Bazı insanların zaman içinde farkettikleri acı durum.
Biz insanlar Aşkı tanımlamayı bile beceremezken kolaylıkla aşık olabiliyoruz, ilişkiyi tanımlamaya çalışmadığımız; adını koymak için kendimizi kasmadığımız her an mutlu olabiliyoruz.

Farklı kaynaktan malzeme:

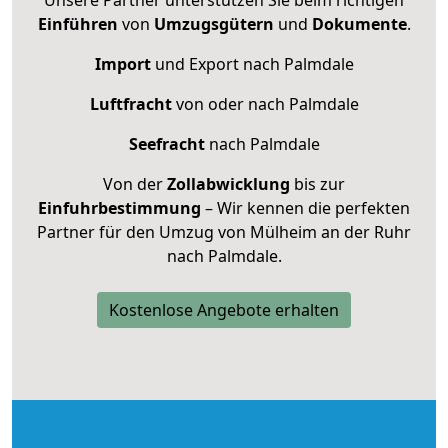
Einführen
von
Umzugsgütern
und
Dokumente
.
Import
und Export nach Palmdale
Luftfracht
von oder nach Palmdale
Seefracht
nach Palmdale
Von der
Zollabwicklung
bis zur
Einfuhrbestimmung
– Wir kennen die perfekten
Partner für den Umzug von Mülheim an der Ruhr
nach Palmdale.
Kostenlose Angebote erhalten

Bazen de ilişkinin adını koymaya kasıyoruz; aşk, meşk, flört, ya da tek gecelik ilişki diyoruz. Çünkü gerçekten sevdiğimiz biriyle sevip sevmediğimizden emin olamadığımız birini ancak böyle ayırt edebiliyoruz. Aşık olduğumuzu Bilmek ve öğrenmek hoşumuza gidiyor; tatmin oluyoruz. ama merakımızı da bir o kadar azaltıyor.
Misal yakınlaştığımız herhangi biri bizim gözümüzde sırdaş, dost ya da arkadaş olabiliyor. ama öyle zamanlar geliyor, o'na karşı hissedilenlerin ya da paylaşılan şeylerin yoğunluğu öyle bir artıyor ki o saatten sonra o'na "arkadaş" dememizin aslında ne kadar samimiyetsiz kaçacağını çok iyi biliyoruz.

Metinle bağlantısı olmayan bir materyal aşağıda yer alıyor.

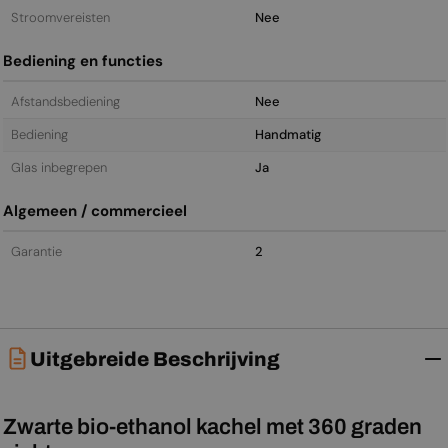
Stroomvereisten
Nee
Bediening en functies
Afstandsbediening
Nee
Bediening
Handmatig
Glas inbegrepen
Ja
Algemeen / commercieel
Garantie
2
Uitgebreide Beschrijving
Zwarte bio-ethanol kachel met 360 graden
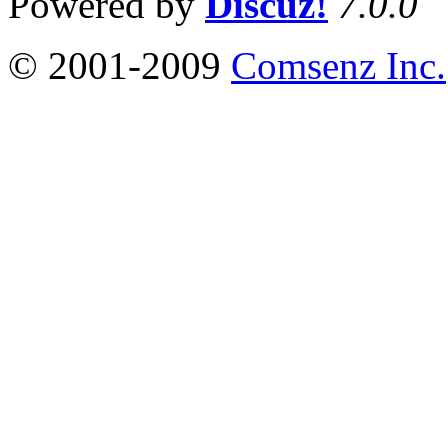
Powered by
Discuz!
7.0.0
© 2001-2009
Comsenz Inc.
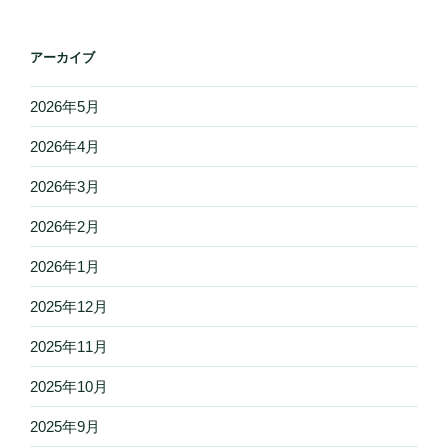
アーカイブ
2026年5月
2026年4月
2026年3月
2026年2月
2026年1月
2025年12月
2025年11月
2025年10月
2025年9月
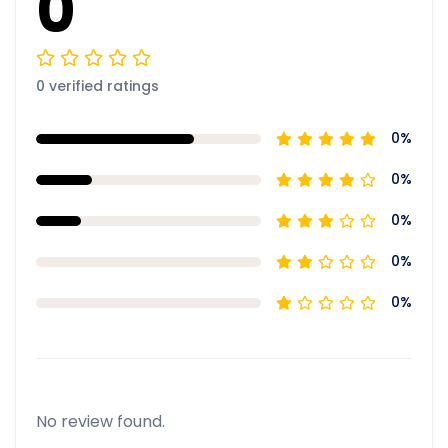
0
0 verified ratings
0%
0%
0%
0%
0%
No review found.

Akabinde Kendi kendimize gelin güvey oluveriyoruz bir anda. "o benim aşkım, ruh ikizim, hayat arkadaşım&" diye sayıklıyoruz.

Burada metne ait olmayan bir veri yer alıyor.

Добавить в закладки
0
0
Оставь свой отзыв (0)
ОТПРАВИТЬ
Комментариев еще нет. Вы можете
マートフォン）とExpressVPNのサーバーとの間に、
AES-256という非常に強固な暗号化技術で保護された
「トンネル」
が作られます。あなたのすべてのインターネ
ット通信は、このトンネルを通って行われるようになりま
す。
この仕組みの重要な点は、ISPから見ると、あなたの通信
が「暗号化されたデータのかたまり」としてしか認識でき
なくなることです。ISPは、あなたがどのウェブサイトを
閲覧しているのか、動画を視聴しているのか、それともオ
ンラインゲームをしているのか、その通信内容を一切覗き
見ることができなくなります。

Ama bir yandan da içimize kurt düşüyor, yoksa ben onu değil, sadece aşkımızı mı seviyorum?
..
Ardından içimizden düşünüyoruz, Geçmiş geliyor aklımıza;
"benim ilk sevgilim x'ti. Onu sevmiştim.. yok yok, bir ara da y'yi sevmiştim. Sanki bir de z vardı, o da sevdiğimi sandıklarımdan biriydi. ona ne oldu sahi?"
Sonra Acı ama basit bir gerçeği farkediyoruz: insanlara değil, onlarla geçirmiş olduğumuz süreye tapıyoruz sadece. "keşke hiç bitmeseydi" lafını bile kişiler için değil ilişkiler adına sarfediyoruz.
ironiye şaşıp kalıyoruz, "ilişki-ler" dedik az evvel..
Başı ve sonu belli olan sınırlı bir doğru üzerinde yürüyor olma ihtimalimiz var galiba. Her an herkesi, hiç planlamadığımız insanları bile sevdiğimizi sanabiliyoruz. Çünkü sadece sevmek hoşumuza gidiyor, sevilerek sevmek, sevilmeden sevmek; ve sevmeden sevişmek..
Ama "seni seviyorum" denen genel lafı bir türlü "x'i seviyorum" kesinliğiyle telaffuz edemiyoruz. "seni" sürekli değişiyor, ama "seviyorum" kelimesi ebediyen ağzımızdan düşmüyor. Evet, Acı gerçek kendini ele veriyor bazen. Sadece Aşka aşık oluyoruz, ya da en iyimser ihtimalle "sen" diyebileceğimiz birilerini arıyoruz.
Yine de aşkı seviyoruz, öznesi ne olursa olsun bunu yaşamak buruk olduğu kadar mucizevi de.